California has formally apologized for its role in perpetuating slavery in the state with the signing of a bill Thursday by Governor Gavin Newsom, even as a larger push for reparations faces challenges. 

The governor was joined by members of the California Legislative Black Caucus for a signing ceremony at the Capitol Thursday. AB 3089, authored by Assemblymember Reggie Jones-Sawyer (D-Los Angeles), acknowledges the state's complicity in the human chattel slavery of the nation's past and its legacy of ongoing harm to generations of Black Californians.  

The new law also requires the state to install a plaque memorializing the apology in a public and conspicuous location in the State Capitol. 
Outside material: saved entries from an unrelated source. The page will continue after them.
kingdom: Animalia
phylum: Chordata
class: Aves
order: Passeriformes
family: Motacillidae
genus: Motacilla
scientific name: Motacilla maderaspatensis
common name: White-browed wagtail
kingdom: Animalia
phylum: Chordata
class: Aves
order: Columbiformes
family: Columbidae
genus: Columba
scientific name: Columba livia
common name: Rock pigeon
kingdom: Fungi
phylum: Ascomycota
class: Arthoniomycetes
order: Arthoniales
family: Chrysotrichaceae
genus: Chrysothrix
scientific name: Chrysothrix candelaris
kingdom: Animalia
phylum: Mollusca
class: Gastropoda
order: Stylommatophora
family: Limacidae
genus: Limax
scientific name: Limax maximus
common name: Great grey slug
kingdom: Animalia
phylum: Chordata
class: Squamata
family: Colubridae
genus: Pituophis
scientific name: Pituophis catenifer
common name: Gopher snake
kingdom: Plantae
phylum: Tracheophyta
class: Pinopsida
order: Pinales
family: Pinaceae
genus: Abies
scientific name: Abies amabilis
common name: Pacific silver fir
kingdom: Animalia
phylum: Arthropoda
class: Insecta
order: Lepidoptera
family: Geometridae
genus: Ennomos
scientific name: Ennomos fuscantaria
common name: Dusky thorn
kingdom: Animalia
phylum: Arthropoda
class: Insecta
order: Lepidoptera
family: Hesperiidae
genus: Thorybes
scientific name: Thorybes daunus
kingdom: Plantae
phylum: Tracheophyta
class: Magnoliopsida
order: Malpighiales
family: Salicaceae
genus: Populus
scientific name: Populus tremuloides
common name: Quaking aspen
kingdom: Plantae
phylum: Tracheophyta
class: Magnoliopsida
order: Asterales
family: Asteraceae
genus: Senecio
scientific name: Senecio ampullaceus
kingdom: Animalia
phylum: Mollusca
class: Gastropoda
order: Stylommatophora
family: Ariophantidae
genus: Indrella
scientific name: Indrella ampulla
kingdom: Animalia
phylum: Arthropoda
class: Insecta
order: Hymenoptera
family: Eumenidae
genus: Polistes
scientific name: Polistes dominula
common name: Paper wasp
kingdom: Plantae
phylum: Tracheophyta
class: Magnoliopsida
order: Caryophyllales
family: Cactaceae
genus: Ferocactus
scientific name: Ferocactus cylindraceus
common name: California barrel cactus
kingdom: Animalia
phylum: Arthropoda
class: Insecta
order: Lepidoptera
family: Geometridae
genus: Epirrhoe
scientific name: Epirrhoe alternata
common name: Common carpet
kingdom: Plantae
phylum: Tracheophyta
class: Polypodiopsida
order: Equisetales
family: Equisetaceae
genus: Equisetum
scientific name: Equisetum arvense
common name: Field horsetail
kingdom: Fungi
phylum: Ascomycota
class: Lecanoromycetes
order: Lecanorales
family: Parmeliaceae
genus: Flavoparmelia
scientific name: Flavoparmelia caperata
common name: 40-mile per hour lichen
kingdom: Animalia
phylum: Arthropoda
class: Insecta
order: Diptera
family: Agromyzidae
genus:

California became a state in 1850, declaring itself a free state which outlawed slavery. But in practice, it allowed slaves to be brought into the state and continued to enforce fugitive slave laws, with the state Supreme Court declaring the anti-slavery law was simply a "declaration of a principle." The state also opposed civil rights laws, enacted racial barriers such as poll taxes and literacy tests, prohibited interracial marriage, and openly sanctioned widespread segregation and discrimination against Black Californians.   

The bill signing came a day after Newsom vetoed a Senate bill to help Black families reclaim or be compensated for property seized by the state through eminent domain.